Select a strong and vocal executive sponsor to own the resilience program and reinforce it with CEO and executive support.
Resilience must be an organizational priority that is set at the top. Meaningful CEO attention is vital. A program is more likely to thrive if it has focus, investment, and a respected executive champion with a proven history implementing programs.
Convene a dedicated, cross-functional group charged with achieving resilience objectives.
Resilient organizations recognize that every part of the business plays a role in its strength. Diversity of perspective exposes biases and blind spots. The cross-functional dialogue captures interdependencies and minimizes siloed decision-making.
Reinforce the behaviors required of all employees to identify and escalate potential resilience concerns, including the identification of specific risks and cascading impacts.
Resilient organizations acknowledge employees play a critical role in managing risk. They focus on ingraining resilience practices into how the organization operates, behaves, and decides. Employees are encouraged to question the status quo, imagine “what if,” and thoughtfully escalate concerns.
Develop a strategy for communicating and demonstrating how every employee directly contributes to the organization’s resilience.
Resilient organizations regularly invest in awareness and education efforts to drive understanding, reinforce desired behaviors, and promote continuous learning. They recognize the value of role-based education as well as individual awareness.
Design and execute stress tests, tabletop exercises, and scenarios that move beyond traditional operational responses to test the organization’s resilience posture.
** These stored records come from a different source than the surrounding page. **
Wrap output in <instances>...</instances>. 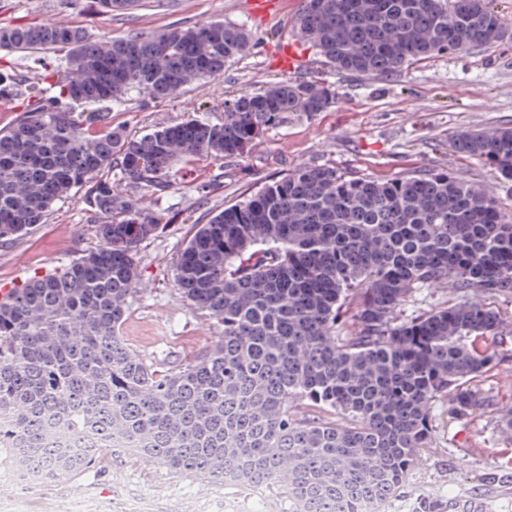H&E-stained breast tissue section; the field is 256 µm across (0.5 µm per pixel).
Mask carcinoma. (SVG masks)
I'll use <instances>...</instances> for the list:
<instances>
[{"instance_id":"carcinoma-1","label":"carcinoma","mask_w":512,"mask_h":512,"mask_svg":"<svg viewBox=\"0 0 512 512\" xmlns=\"http://www.w3.org/2000/svg\"><path fill=\"white\" fill-rule=\"evenodd\" d=\"M491 2L304 0L295 25L336 73L382 76L503 40ZM248 46L246 29L224 22L105 41L50 23L0 28V51H65L61 66L33 59L47 88L0 69V97L25 101L0 130V242L46 223L73 192L107 217L97 249L0 297V450L46 482L127 448L174 472L276 488L282 512H382L432 443L434 403L460 418L496 406L469 384L495 360L474 341L501 326L483 297L512 292V222L444 172L290 169L195 223L176 281L224 341L158 370L119 328L138 292L136 249L161 224L117 184L164 188L179 163L243 157L292 117L329 109L336 85L285 79L225 98L221 123L140 135L112 126V105L177 97ZM185 52L206 67L185 66ZM109 75L121 82L107 99ZM450 147L512 178V128L464 131ZM450 279L477 298L399 318L417 290ZM300 405L347 422L302 419Z\"/></svg>"}]
</instances>
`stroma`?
Listing matches in <instances>:
<instances>
[{"label":"stroma","mask_w":512,"mask_h":512,"mask_svg":"<svg viewBox=\"0 0 512 512\" xmlns=\"http://www.w3.org/2000/svg\"><path fill=\"white\" fill-rule=\"evenodd\" d=\"M300 6L301 0H288L275 27L252 17L237 0H133L119 14L103 12L93 0H0V26L63 15L69 26L101 40L210 21L244 25L249 49L223 76L195 84L174 99H136L114 108L113 125L133 134L195 114L220 122L226 95L257 91L289 76L336 85L338 99L328 111L290 119L244 157L177 165L169 187L161 192L121 184L123 193L144 203L163 225L138 247L139 291L121 327L132 350L155 361L159 369H180L224 338L223 325L197 310L176 283V259L194 221L293 167L331 165L381 180L417 170H444L476 183L512 215V180L449 146L458 132L512 127V39L438 55L387 77L339 75L323 57L300 44L295 27ZM285 39L299 43L308 69L291 75L280 70L276 53ZM101 221L79 196L58 203L47 223L0 244V286L62 269L98 248ZM492 305L505 319L491 346L499 362L473 386L497 399L498 409L459 421L451 418L447 404H433L434 442L419 453L400 498L388 504L387 512H414L425 498L476 503L483 512H512V427L501 416L512 408V296L498 297ZM172 505L180 512H256L247 492L170 472L155 459L124 448L113 449L90 471L37 485L24 498H12L9 487H0V512H167Z\"/></svg>","instance_id":"obj_1"}]
</instances>
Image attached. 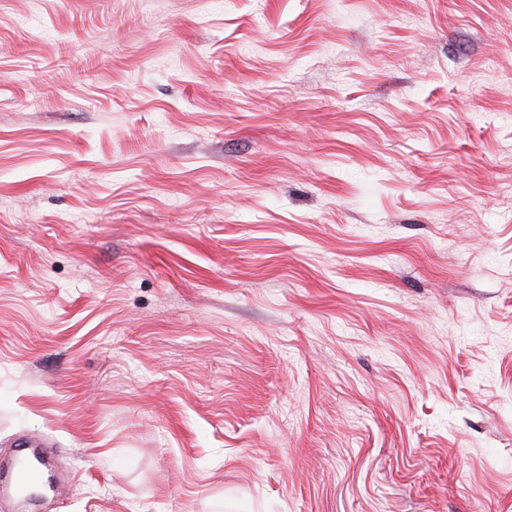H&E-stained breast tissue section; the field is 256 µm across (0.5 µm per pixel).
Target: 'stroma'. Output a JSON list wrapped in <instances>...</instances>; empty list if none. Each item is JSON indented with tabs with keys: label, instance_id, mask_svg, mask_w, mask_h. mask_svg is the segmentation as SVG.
I'll list each match as a JSON object with an SVG mask.
<instances>
[{
	"label": "stroma",
	"instance_id": "stroma-1",
	"mask_svg": "<svg viewBox=\"0 0 512 512\" xmlns=\"http://www.w3.org/2000/svg\"><path fill=\"white\" fill-rule=\"evenodd\" d=\"M42 512H512V0H0V459Z\"/></svg>",
	"mask_w": 512,
	"mask_h": 512
}]
</instances>
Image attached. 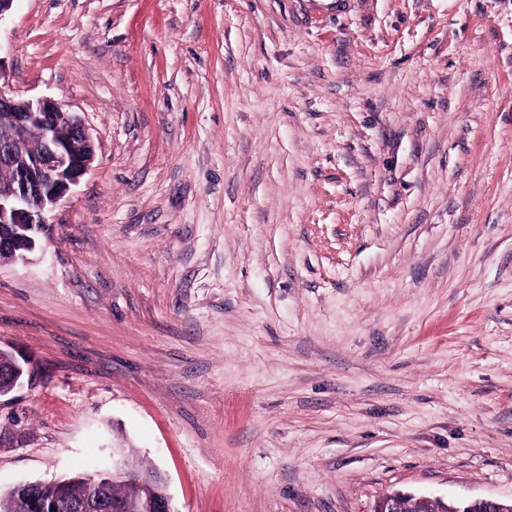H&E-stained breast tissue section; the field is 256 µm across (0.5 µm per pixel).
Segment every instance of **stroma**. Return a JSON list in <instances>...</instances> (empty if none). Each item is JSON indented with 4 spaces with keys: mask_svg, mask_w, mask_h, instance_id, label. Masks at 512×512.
Listing matches in <instances>:
<instances>
[{
    "mask_svg": "<svg viewBox=\"0 0 512 512\" xmlns=\"http://www.w3.org/2000/svg\"><path fill=\"white\" fill-rule=\"evenodd\" d=\"M0 69L97 143L0 266V494L512 498V0H14ZM138 468L137 471L148 477V480L144 483H122L113 481H138L140 476L126 466L123 459L112 461V475L100 476L99 479H86L90 493L93 494L102 482L105 483L98 492V497L101 502L106 504H112V512H127L128 507L121 503L112 502L125 501L133 505L136 511L134 512H173L171 509L170 498L167 491L163 494V499L155 502L157 499L162 497L164 491L163 486L152 479L155 473L150 466L147 465H133ZM112 481V482H111ZM150 502H152L150 504Z\"/></svg>",
    "mask_w": 512,
    "mask_h": 512,
    "instance_id": "35a3bbf8",
    "label": "stroma"
}]
</instances>
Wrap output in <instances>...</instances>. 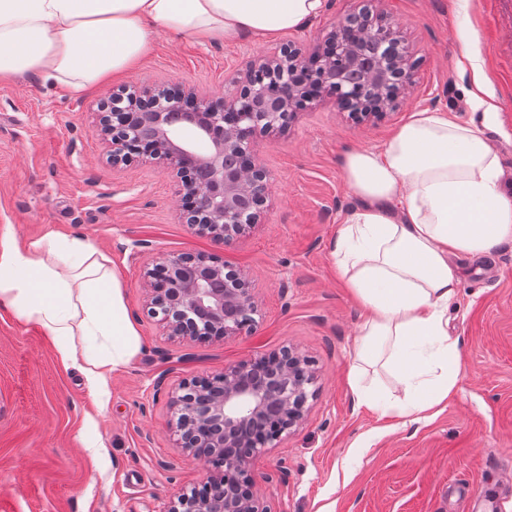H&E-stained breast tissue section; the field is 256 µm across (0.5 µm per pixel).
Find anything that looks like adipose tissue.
I'll list each match as a JSON object with an SVG mask.
<instances>
[{"label":"adipose tissue","mask_w":512,"mask_h":512,"mask_svg":"<svg viewBox=\"0 0 512 512\" xmlns=\"http://www.w3.org/2000/svg\"><path fill=\"white\" fill-rule=\"evenodd\" d=\"M326 0H0V82L38 76L83 92L119 79L160 33L266 42L318 19ZM359 204L340 224L336 272L365 312L354 353L383 361L400 389L359 392L380 416L418 421L444 405L460 373L448 307L458 258L512 241V184L482 131L441 109L410 113L382 149L348 151ZM0 307L39 325L63 363L105 386L139 349L112 261L87 240L0 237ZM112 350L100 352L101 340Z\"/></svg>","instance_id":"adipose-tissue-1"}]
</instances>
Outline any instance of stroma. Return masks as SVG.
<instances>
[{"label":"stroma","mask_w":512,"mask_h":512,"mask_svg":"<svg viewBox=\"0 0 512 512\" xmlns=\"http://www.w3.org/2000/svg\"><path fill=\"white\" fill-rule=\"evenodd\" d=\"M356 0H326L322 16L287 32L307 48ZM418 66L400 107L363 126L323 104L258 140L270 173V209L243 236L219 243L179 219L177 182L161 168L112 167L96 133L97 105L119 86L185 83L220 98L228 81L278 42L240 37L199 43L160 35L122 82L75 95L30 77L0 82V233L26 244L54 231L112 259L140 340L137 354L100 392L64 367L43 329L0 309V505L6 512H165L205 480L201 461L176 448L169 389L182 380L284 345L318 370L305 423L256 458L251 475L273 512H512V242L488 259H460L448 308L461 373L433 417L401 424L359 404L357 386L382 392L393 377L365 366L351 383L364 321L336 274V230L358 199L343 180L345 151L377 149L412 112L439 108L484 125L512 177V0H381ZM479 39L483 79L498 112L485 125L469 103L475 75L460 62L457 30ZM206 253L250 283L259 312L249 334L185 343L147 313L149 258Z\"/></svg>","instance_id":"1"}]
</instances>
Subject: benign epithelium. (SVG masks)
<instances>
[{"label":"benign epithelium","mask_w":512,"mask_h":512,"mask_svg":"<svg viewBox=\"0 0 512 512\" xmlns=\"http://www.w3.org/2000/svg\"><path fill=\"white\" fill-rule=\"evenodd\" d=\"M413 64L390 19L364 5L333 22L306 52L293 43L254 60L214 100L182 84L112 93L98 105L96 131L119 167L135 159L163 167L178 183L182 222L226 243L259 223L269 206L259 136L288 128L330 101L364 125L396 107ZM195 129L198 142L182 138ZM148 312L163 334L186 342L226 340L255 325L258 301L239 272L215 257L173 253L143 267ZM314 361L288 346L186 379L168 393L176 447L210 474L166 512H272L249 474L256 457L304 423L316 396Z\"/></svg>","instance_id":"7a95c632"}]
</instances>
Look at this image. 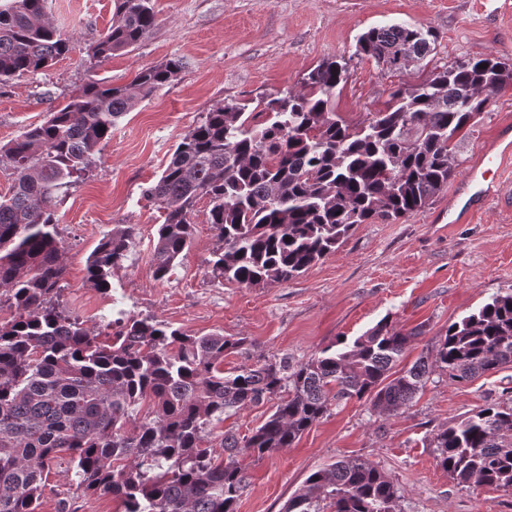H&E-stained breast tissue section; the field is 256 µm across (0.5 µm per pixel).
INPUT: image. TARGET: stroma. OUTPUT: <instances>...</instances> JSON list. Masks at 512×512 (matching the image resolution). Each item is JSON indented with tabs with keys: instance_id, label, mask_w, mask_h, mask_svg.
<instances>
[{
	"instance_id": "1",
	"label": "stroma",
	"mask_w": 512,
	"mask_h": 512,
	"mask_svg": "<svg viewBox=\"0 0 512 512\" xmlns=\"http://www.w3.org/2000/svg\"><path fill=\"white\" fill-rule=\"evenodd\" d=\"M155 11L156 25L143 41L97 65L88 50L111 26L113 0H46L49 21L70 41L68 52L48 70L0 84L3 145L89 81L123 85L168 59L184 63L174 81L118 121L89 178L56 209L61 299L85 328L104 333L123 310L199 335L245 338L224 356L230 370L284 356L301 364L386 319L421 330L402 360L408 367L451 324L512 291V158L500 165V194L484 206L472 208L462 189L482 156L501 138L512 140V87L467 132L455 177L429 205L394 223L356 225L335 252L287 282L246 288L214 280L208 261L219 242L201 213L181 264L169 279H156L152 251L161 211L141 195L203 113L230 98L299 89L304 73L324 57L350 61L336 110L354 122L384 109L399 81L419 82L467 58H512V0H155ZM399 22L436 32L423 66L384 75L373 60L355 58L360 34ZM459 214L464 222L449 223ZM128 225L132 254L102 293L87 277L88 257L104 235ZM488 406L512 407L511 366L463 383L433 372L413 407L391 416L364 401L333 404L290 447L243 459L248 486L236 512H283L308 475L339 459L387 473L400 491L395 512H512V492L457 485L430 445L439 428ZM64 505L70 512H123L112 496L76 491L71 471L57 464L37 512Z\"/></svg>"
}]
</instances>
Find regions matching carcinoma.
<instances>
[{"mask_svg": "<svg viewBox=\"0 0 512 512\" xmlns=\"http://www.w3.org/2000/svg\"><path fill=\"white\" fill-rule=\"evenodd\" d=\"M112 25L91 47L102 63L147 37L153 0H113ZM437 36L411 23L372 27L355 54L403 73ZM68 51L45 0H0V81L51 67ZM183 68L171 58L124 85L90 81L45 121L0 147L16 174L0 196V512H35L52 465L68 456L76 487L110 494L125 512H236L242 457L295 440L332 402L367 399L393 415L412 406L434 370L462 382L512 364V292L448 327L432 359L394 371L420 335L379 322L301 364L288 358L224 371L245 338L195 336L154 317L122 316L103 341L59 303L64 274L55 209L84 179L118 120ZM347 63L322 59L298 90L217 104L176 145L142 195L163 210L155 277H170L192 241L197 205L221 242L211 276L251 287L305 272L354 226L390 223L424 208L458 166L461 133L512 85V61L494 55L435 69L402 84L388 106L350 122L336 112ZM133 227L104 236L87 275L102 291L128 259ZM152 411L138 419L143 402ZM273 403L243 436L215 433L224 415ZM437 461L469 488L512 491V409L486 407L432 436ZM399 489L383 471L338 460L313 473L285 512H395Z\"/></svg>", "mask_w": 512, "mask_h": 512, "instance_id": "1", "label": "carcinoma"}]
</instances>
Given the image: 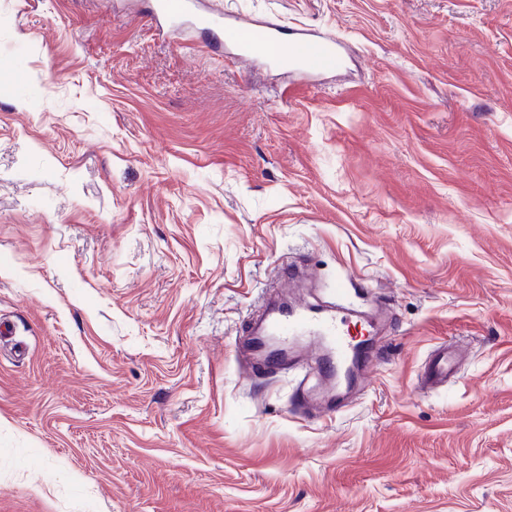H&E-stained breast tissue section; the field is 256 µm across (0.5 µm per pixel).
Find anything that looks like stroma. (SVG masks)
Wrapping results in <instances>:
<instances>
[{
  "instance_id": "obj_1",
  "label": "stroma",
  "mask_w": 512,
  "mask_h": 512,
  "mask_svg": "<svg viewBox=\"0 0 512 512\" xmlns=\"http://www.w3.org/2000/svg\"><path fill=\"white\" fill-rule=\"evenodd\" d=\"M201 2L344 62L0 0V512H512V0ZM287 261L386 312L310 419L239 357ZM236 43L238 52L243 56L261 57L277 62L283 43L282 32L280 29L268 27L261 32L253 31L247 40ZM289 40V66L308 71H325L336 67L341 59L339 43L332 39L298 33ZM451 371L452 364L451 359L448 356V348H444L437 351L430 361L426 371V380L430 384L448 382V375Z\"/></svg>"
}]
</instances>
Resilient organizations prioritize an agile response over a textbook response. Exercises and tests include employees from across the organization and explore reputational, regulatory, financial, operational, and strategic impacts. After action reports are completed, improvements are implemented, and quality is monitored.
Identify key stakeholders within the ecosystem and engage them in planning efforts and exercises.
Recognizing second- and third-order implications, resilient organizations engage key suppliers and vendors in resilience planning activities to enhance support and improve outcomes. Blue sky engagement and joint exercises hasten response and provide other mechanisms for identifying biases and blind spots.
Define resilience metrics, make space for evolution, and collect baseline measures. Emphasize accountability across functions by regularly measuring performance.
Resilient organizations recognize how metrics drive accountability but have found it difficult to quantify the true value of resilience. Reliability, availability, safety, security and other operational metrics and performance indicators are good baselines. Employee engagement and self-reporting are emerging measures, as is sharing outcomes from resilience-based decision-making.
The World Series showed us that disruption and the need for mature resilience behaviors impact sectors, industries, groups, and individuals across every conceivable space. We’re facing faster change, more connectivity, greater known and unknown threats, and bigger implications than ever before in history. Whether the outcomes are a pennant won or lost, the health of a business, or even the security of a civilization, we know that resilience measures are not optional. They require conscious, concerted efforts and leaders that have their eyes fixed on the outcomes. Let’s play ball.
November marks Infrastructure Security and Resilience month. Is it time to make your organization resilient?